You can use the extra money that you’ve saved to invest in modernising analysers.
Patients have improved access to specialist tests and the results can be shared across the
site because you will standardise the laboratory information management systems across
the sites.
Staff can move across the sites as part of career progression.
Savings in terms of buying costs (analysers) but also running costs (reagents).
Difference between what we mean by laboratory organisation and what we mean by
mechanisation.
Most hospitals now will have a completely or total automated laboratory and we refer to it
as the track laboratory in those particular laboratories we would have machines that will cap
and de-cap samples, automatically centrifuge samples, load them into the centrifuge
automatically you'll have to manually load a centrifuge.
Part of the mechanisation will be that the samples will go straight into the fridge as part of
the track system you don't have to unload the samples manually.

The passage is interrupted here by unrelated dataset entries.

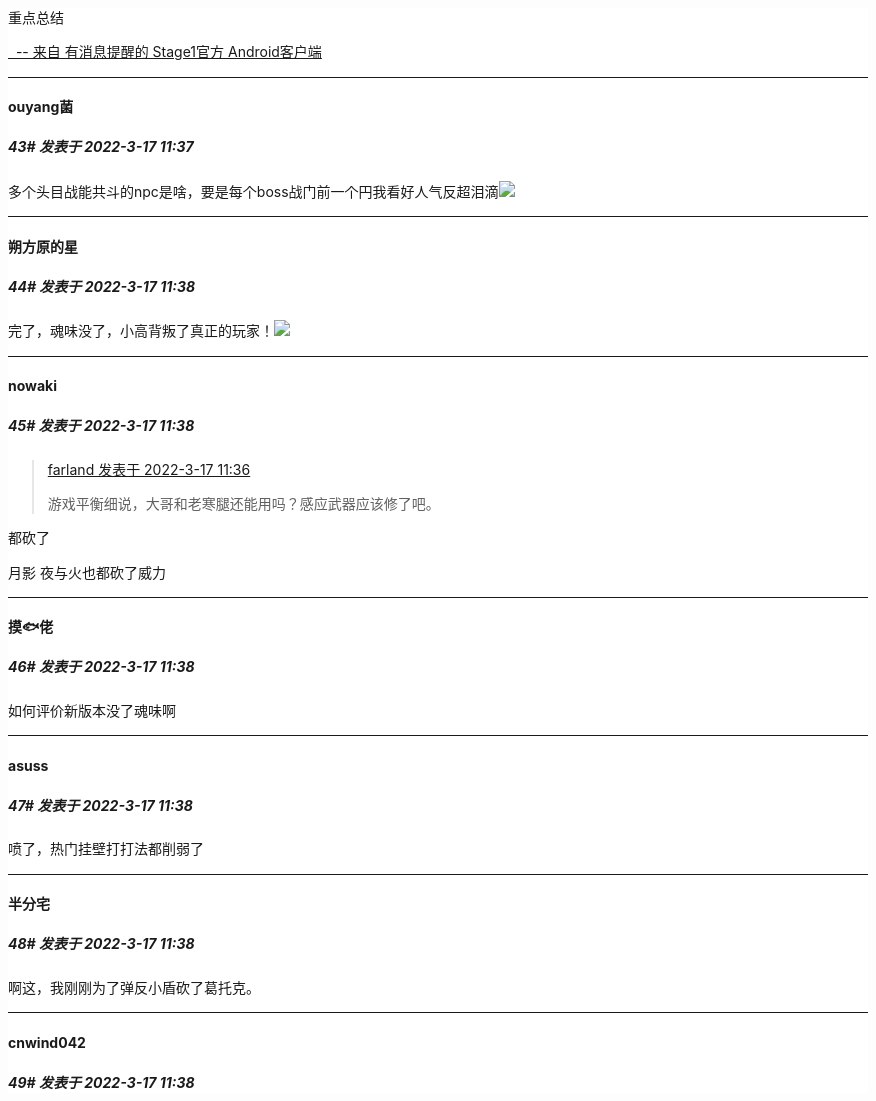 重点总结

[  -- 来自 有消息提醒的 Stage1官方 Android客户端](https://www.coolapk.com/apk/140634)

*****

####  ouyang菌  
##### 43#       发表于 2022-3-17 11:37

多个头目战能共斗的npc是啥，要是每个boss战门前一个円我看好人气反超泪滴<img src="https://static.saraba1st.com/image/smiley/face2017/067.png" referrerpolicy="no-referrer">

*****

####  朔方原的星  
##### 44#       发表于 2022-3-17 11:38

完了，魂味没了，小高背叛了真正的玩家！<img src="https://static.saraba1st.com/image/smiley/face2017/067.png" referrerpolicy="no-referrer">

*****

####  nowaki  
##### 45#       发表于 2022-3-17 11:38

<blockquote><a href="httphttps://bbs.saraba1st.com/2b/forum.php?mod=redirect&amp;goto=findpost&amp;pid=55076830&amp;ptid=2058373" target="_blank">farland 发表于 2022-3-17 11:36</a>

游戏平衡细说，大哥和老寒腿还能用吗？感应武器应该修了吧。</blockquote>
都砍了

月影 夜与火也都砍了威力

*****

####  摸🐟佬  
##### 46#       发表于 2022-3-17 11:38

如何评价新版本没了魂味啊

*****

####  asuss  
##### 47#       发表于 2022-3-17 11:38

喷了，热门挂壁打打法都削弱了

*****

####  半分宅  
##### 48#       发表于 2022-3-17 11:38

啊这，我刚刚为了弹反小盾砍了葛托克。

*****

####  cnwind042  
##### 49#       发表于 2022-3-17 11:38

Automation is mechanisation with process controls and the use of computers and that helps
with sample analysis so computers can generate the results from particular testing but you
still require BMSs to interpret those results, if the machine says that there is an elevated
level of an analyte, it is up to the BMS to determine if that is because of an interference with
the sample or is that because there's true and therefore what we need to do, the machine
can flag potential error might be e.g. a blockage within the probe, otherwise it is up to the
BMS to look at the clinical history to determine whether that result is true or whether it is
not.
If the biochemistry department is small, they may still be performed manually.

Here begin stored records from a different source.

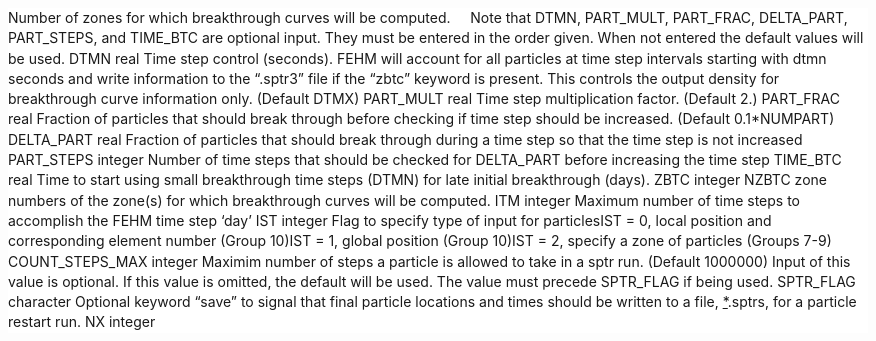<td>Number of zones for which breakthrough curves will be computed.</td>
</tr>
<tr class="row-even"><td>&#160;</td>
<td>&#160;</td>
<td>Note that DTMN, PART_MULT, PART_FRAC, DELTA_PART, PART_STEPS, and TIME_BTC are optional input. They must be entered in the order given. When not entered the default values will be used.</td>
</tr>
<tr class="row-odd"><td>DTMN</td>
<td>real</td>
<td>Time step control (seconds). FEHM will account for all particles at time step intervals starting with dtmn seconds and write information to the “.sptr3” file if the “zbtc” keyword is present. This controls the output density for breakthrough curve information only. (Default DTMX)</td>
</tr>
<tr class="row-even"><td>PART_MULT</td>
<td>real</td>
<td>Time step multiplication factor. (Default 2.)</td>
</tr>
<tr class="row-odd"><td>PART_FRAC</td>
<td>real</td>
<td>Fraction of particles that should break through before checking if time step should be increased. (Default 0.1*NUMPART)</td>
</tr>
<tr class="row-even"><td>DELTA_PART</td>
<td>real</td>
<td>Fraction of particles that should break through during a time step so that the time step is not increased</td>
</tr>
<tr class="row-odd"><td>PART_STEPS</td>
<td>integer</td>
<td>Number of time steps that should be checked for DELTA_PART before increasing the time step</td>
</tr>
<tr class="row-even"><td>TIME_BTC</td>
<td>real</td>
<td>Time to start using small breakthrough time steps (DTMN) for late initial breakthrough (days).</td>
</tr>
<tr class="row-odd"><td>ZBTC</td>
<td>integer</td>
<td>NZBTC zone numbers of the zone(s) for which breakthrough curves will be computed.</td>
</tr>
<tr class="row-even"><td>ITM</td>
<td>integer</td>
<td>Maximum number of time steps to accomplish the FEHM time step ‘day’</td>
</tr>
<tr class="row-odd"><td>IST</td>
<td>integer</td>
<td>Flag to specify type of input for particlesIST = 0, local position and corresponding element number (Group 10)IST = 1, global position (Group 10)IST = 2, specify a zone of particles (Groups 7-9)</td>
</tr>
<tr class="row-even"><td>COUNT_STEPS_MAX</td>
<td>integer</td>
<td>Maximim number of steps a particle is allowed to take in a sptr run. (Default 1000000) Input of this value is optional. If this value is omitted, the default will be used. The value must precede SPTR_FLAG if being used.</td>
</tr>
<tr class="row-odd"><td>SPTR_FLAG</td>
<td>character</td>
<td>Optional keyword “save” to signal that final particle locations and times should be written to a file, <a href="#id5"><span class="problematic" id="id6">*</span></a>.sptrs, for a particle restart run.</td>
</tr>
<tr class="row-even"><td>NX</td>
<td>integer</td>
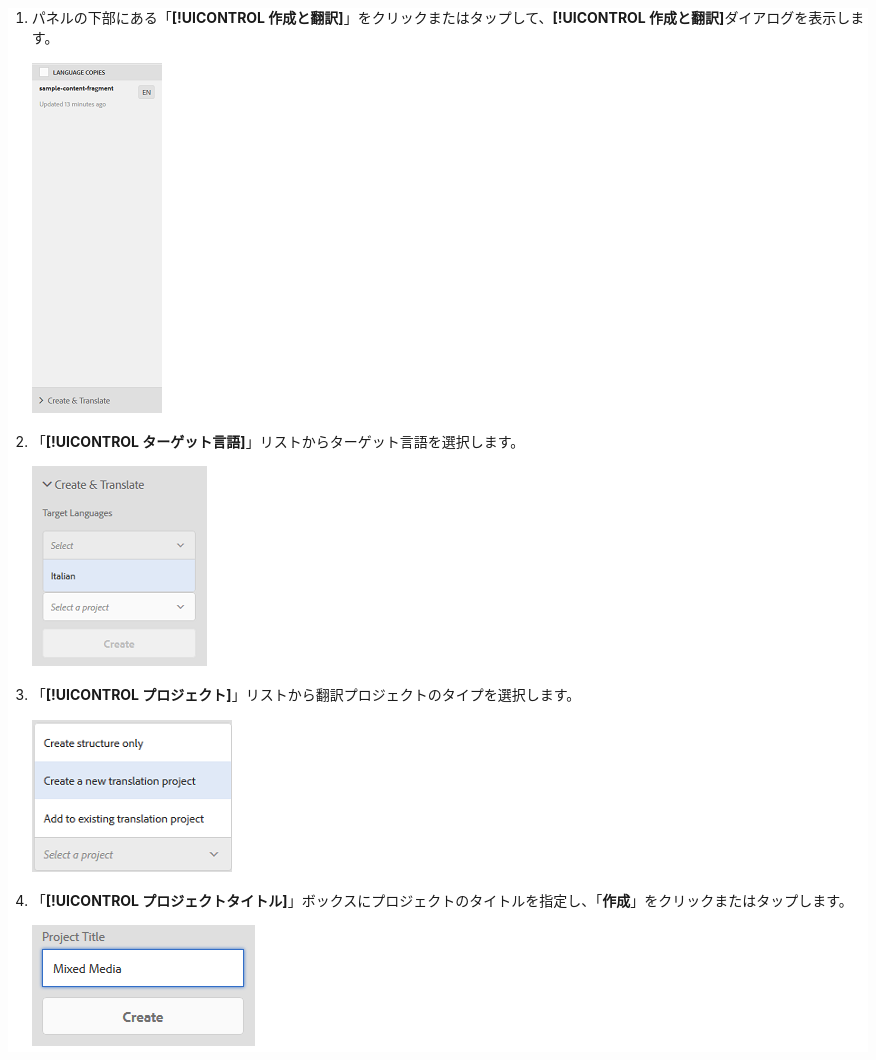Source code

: 1. パネルの下部にある「**[!UICONTROL 作成と翻訳]**」をクリックまたはタップして、**[!UICONTROL 作成と翻訳]**&#x200B;ダイアログを表示します。

   ![chlimage_1-456](assets/chlimage_1-456.png)

1. 「**[!UICONTROL ターゲット言語]**」リストからターゲット言語を選択します。

   ![chlimage_1-457](assets/chlimage_1-457.png)

1. 「**[!UICONTROL プロジェクト]**」リストから翻訳プロジェクトのタイプを選択します。

   ![chlimage_1-458](assets/chlimage_1-458.png)

1. 「**[!UICONTROL プロジェクトタイトル]**」ボックスにプロジェクトのタイトルを指定し、「**作成**」をクリックまたはタップします。

   ![chlimage_1-459](assets/chlimage_1-459.png)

The analyser will scan the barcode and determine what tests need to be performed so you
don’t have to request it, however we still request tests manually for a number of reasons.
Can use the computer system to know if it’s on the centrifuge or an analyser somewhere.
In one sample you can take the aliquots and all the tests can be performed.
Anyone in the trust can access those results.
Automation minimises the risk of human errors with pipetting volumes and things relating to
that.
Automated analysers have been developed with this in mind to take into account that we
require often a very small sample volume.
Continuous flow analysers are an old school technique releases and are phased out largely.
In the centrifugal analyse the sample is mixed with the reagent.
The discrete analyser has largely replaced all of these other approaches now and this is
where you have a robotic sampling arm and it performs tests with disposable cuvettes, you
have one cuvette for one particular patient sample for one particular diagnostic test that
you're going to perform.
The rate of flow and the diameter of that tubing determines how quickly these samples will
be analysed, the samples and air bubbles are pushed or drawn through the tubing system,
the sample then meets that particular reagent that then goes to the detector which uses
absorbance and when the absorbance is measured the reaction chamber will be washed out.